Hendricks sieht den Konflikt mit der Union nach der Rüge von Kanzlerin Merkel nicht ausgeräumt. „Ich bin weiterhin der Auffassung, dass wir eine vertrauensbildende Maßnahme brauchen“, sagte die SPD-Politikerin am Dienstag in Berlin. Ob sie damit einen Rückzug Schmidts meint, ließ sie offen.

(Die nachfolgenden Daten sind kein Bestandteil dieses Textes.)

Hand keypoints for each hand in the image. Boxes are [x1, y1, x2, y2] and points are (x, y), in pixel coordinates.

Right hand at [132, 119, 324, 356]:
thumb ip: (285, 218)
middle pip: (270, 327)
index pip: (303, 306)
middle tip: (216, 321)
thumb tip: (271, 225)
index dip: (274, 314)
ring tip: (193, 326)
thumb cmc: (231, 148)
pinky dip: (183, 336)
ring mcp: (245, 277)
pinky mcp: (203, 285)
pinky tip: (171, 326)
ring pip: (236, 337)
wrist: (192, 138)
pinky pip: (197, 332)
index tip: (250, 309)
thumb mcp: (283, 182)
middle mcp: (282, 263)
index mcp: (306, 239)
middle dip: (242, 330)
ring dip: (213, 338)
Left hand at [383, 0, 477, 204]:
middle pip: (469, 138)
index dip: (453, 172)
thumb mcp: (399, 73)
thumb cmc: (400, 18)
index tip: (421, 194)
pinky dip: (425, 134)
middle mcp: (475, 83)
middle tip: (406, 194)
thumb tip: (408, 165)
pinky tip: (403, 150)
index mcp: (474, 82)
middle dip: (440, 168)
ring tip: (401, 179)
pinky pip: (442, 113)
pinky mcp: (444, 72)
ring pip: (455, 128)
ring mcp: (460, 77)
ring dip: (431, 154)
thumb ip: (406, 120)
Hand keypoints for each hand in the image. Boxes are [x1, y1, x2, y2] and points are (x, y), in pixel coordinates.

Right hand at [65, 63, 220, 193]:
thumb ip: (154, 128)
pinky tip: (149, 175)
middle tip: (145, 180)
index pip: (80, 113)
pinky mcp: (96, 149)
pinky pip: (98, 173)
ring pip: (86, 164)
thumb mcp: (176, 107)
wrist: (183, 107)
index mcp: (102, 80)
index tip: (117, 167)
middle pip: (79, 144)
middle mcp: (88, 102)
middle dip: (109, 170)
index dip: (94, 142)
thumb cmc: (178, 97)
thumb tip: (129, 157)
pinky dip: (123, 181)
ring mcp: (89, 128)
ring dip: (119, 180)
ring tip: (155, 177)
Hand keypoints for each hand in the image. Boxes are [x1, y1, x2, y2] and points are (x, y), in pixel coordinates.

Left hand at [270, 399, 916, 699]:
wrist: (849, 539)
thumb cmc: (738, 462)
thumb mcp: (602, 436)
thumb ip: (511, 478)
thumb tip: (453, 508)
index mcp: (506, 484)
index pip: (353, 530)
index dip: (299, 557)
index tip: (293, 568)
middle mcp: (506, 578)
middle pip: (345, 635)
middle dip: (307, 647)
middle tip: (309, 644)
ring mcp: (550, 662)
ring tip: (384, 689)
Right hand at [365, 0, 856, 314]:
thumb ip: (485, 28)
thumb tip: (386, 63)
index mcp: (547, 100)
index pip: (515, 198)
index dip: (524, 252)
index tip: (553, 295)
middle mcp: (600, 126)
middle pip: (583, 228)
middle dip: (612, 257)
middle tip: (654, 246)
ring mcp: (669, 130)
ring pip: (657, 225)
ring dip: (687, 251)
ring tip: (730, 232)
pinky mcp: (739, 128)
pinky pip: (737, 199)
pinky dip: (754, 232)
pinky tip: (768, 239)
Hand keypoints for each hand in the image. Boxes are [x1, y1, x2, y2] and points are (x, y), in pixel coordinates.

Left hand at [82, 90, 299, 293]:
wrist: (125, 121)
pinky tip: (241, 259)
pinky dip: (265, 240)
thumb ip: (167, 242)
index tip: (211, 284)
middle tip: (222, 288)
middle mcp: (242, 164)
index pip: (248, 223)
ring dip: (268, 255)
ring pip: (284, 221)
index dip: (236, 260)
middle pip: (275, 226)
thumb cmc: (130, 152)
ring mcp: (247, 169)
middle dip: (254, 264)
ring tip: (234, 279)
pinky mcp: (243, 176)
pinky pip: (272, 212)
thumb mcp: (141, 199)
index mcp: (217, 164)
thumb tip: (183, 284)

Hendricks sagte, der Agrarminister habe den Versuch unternommen, sich bei ihr zu entschuldigen. „Ich will auch nicht auf Dauer eine Entschuldigung zurückweisen. Aber ich hab ihm gesagt, dass man so blöd eigentlich nicht sein könnte.“

Schmidts Verhalten hatte bei der SPD große Empörung ausgelöst. Von einem groben Foulspiel vor dem Treffen der drei Parteichefs Martin Schulz (SPD), Horst Seehofer (CSU) und Merkel CDU) am kommenden Donnerstag bei Bundespräsident Frank-Walter Steinmeier war die Rede. Bei der Unterredung sollen Wege aus der Regierungsbildungskrise nach dem Scheitern der Jamaika-Verhandlungen von Union, FDP und Grünen gesucht werden.

SPD-Fraktionsmanager Carsten Schneider attackierte Merkel. „Der Autoritätsverlust der Bundeskanzlerin ist greifbar geworden und beschädigt die vertrauensvolle und reibungslose Zusammenarbeit in der Bundesregierung.“ Solche chaotischen Abläufe wie bei Glyphosat seien für das größte Land in der EU völlig inakzeptabel.

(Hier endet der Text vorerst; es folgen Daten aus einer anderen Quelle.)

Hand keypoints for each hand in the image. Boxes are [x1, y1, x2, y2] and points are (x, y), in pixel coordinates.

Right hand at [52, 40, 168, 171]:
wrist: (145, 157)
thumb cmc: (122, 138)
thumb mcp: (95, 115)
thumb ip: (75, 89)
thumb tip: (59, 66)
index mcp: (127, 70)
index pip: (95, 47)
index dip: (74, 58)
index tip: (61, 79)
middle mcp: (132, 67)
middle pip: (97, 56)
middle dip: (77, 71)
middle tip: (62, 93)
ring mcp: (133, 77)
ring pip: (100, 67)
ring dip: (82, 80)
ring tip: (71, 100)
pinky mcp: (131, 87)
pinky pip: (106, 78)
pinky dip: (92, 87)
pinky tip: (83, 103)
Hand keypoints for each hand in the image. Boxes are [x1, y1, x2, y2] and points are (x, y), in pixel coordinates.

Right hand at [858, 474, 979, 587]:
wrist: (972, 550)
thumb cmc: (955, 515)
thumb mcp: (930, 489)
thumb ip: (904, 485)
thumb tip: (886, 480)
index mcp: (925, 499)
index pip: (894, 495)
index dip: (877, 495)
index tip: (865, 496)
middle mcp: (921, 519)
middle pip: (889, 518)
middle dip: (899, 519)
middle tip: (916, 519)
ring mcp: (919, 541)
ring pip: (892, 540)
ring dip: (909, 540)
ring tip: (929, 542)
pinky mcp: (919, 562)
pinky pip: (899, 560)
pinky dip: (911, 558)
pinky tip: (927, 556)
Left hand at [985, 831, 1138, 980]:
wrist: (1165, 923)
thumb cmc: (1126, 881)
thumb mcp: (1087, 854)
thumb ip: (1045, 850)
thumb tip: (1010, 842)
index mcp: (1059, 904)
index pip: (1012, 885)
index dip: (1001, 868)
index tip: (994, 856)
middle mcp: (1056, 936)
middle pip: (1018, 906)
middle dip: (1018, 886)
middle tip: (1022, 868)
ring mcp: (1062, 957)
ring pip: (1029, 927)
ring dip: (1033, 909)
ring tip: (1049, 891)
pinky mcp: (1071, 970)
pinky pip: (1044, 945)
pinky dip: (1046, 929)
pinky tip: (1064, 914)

Die Kanzlerin versuchte ansatzweise, Brücken zur SPD zu bauen, indem sie etwa an Manuela Schwesig erinnerte, die in ihrer Zeit als SPD-Bundesfamilienministerin auf EU-Ebene sich bei der von ihr geforderten Frauenquote aus Koalitionsräson stets enthalten habe. „Wir haben in der Bundesregierung in den letzten vier Jahren schmerzlichste Prozesse gehabt, wo Enthaltungen notwendig waren, obwohl das den Ministern persönlich sehr, sehr weh getan hat“, sagte Merkel.

Deutschland enthalte sich in etwa einem Viertel bis einem Drittel der Abstimmungen in Brüssel, weil es keine Einigkeit zwischen den von den Regierungsparteien CDU, CSU und SPD geführten Ministerien gegeben habe.